Bir insanın hoşgörüyü, farklı kültürlere, geleneklere, yaşantıya saygıyı, sevgiyi küçük yaşta öğrenmesi gerekir. Sanat insanları toplumu insanlığı bu güzelliklere hazırlar. Sanatçı sadece görünmeyeni görünür kılmakla yetinmez. Toplumu olumsuz etkileyen işkencecileri, sömürenleri, inanç ve kültür farklılığından dolayı haksızlığa uğrayanları çalışmalarında yer verir ve onları teşhir eder.
Bu çalışmaların başarıya ulaşması kolay değil. Yıllardır benim gibi ve bizim kurumumuz gibi milyonlarca insan kötülüklere, haksızlıklara savaşlara karşı mücadele etmemize rağmen ne yazık ki dünyanın birçok ülkesinde halen insanlar öldürülüyor, işkence görüyor. Eşitsizlik ve insanın insanı sömürüsü sürüyor.

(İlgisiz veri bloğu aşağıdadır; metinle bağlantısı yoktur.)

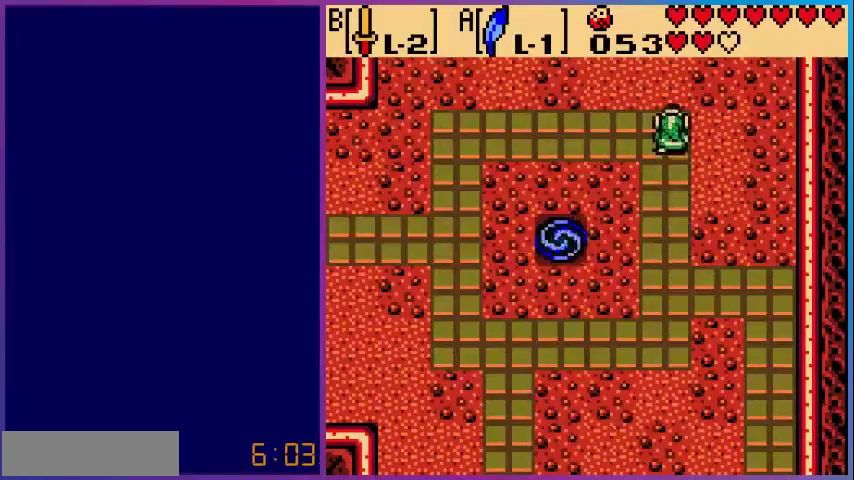
{"buttons": ["DPAD_UP"], "events": []}
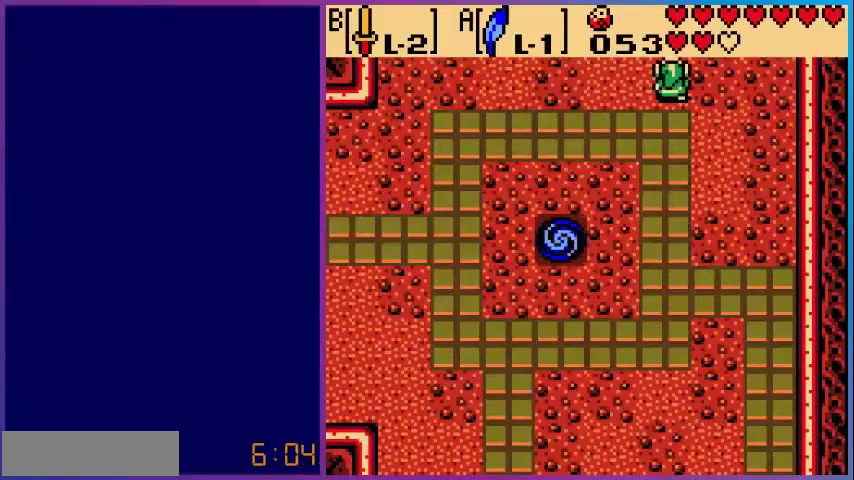
{"buttons": [], "events": [[160, "DPAD_UP", "up"]]}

Ne yazık ki dünyanın güzelliklerini hırslı politikacılar, uluslararası tekeller ve özellikle silah sanayine yatırım yapanlar bozuyor. Bunların çıkarları toplumların ve insanların sürekli birinin öbürüyle kavgalı olmasını gerektiriyor. Bunların para, kazanç, mülk, mevki, hâkim olma hırsı tüm dünyayı yok edecek bir aşamaya doğru götürüyor. Ancak her yöneticinin ve hatta her insanın unutmaması gereken bir temel ilke vardır. Çocuk ve gençlere yaklaşım milliyet, inanç ve sosyal gruplar perspektifi ile yaklaşılmaması gerektiğidir. Haksızlık duygusuna kapılan çocuk ve gençler elinde pimi çekilmiş bir el bombasıyla mayın tarlasında dolaşmasına benzer.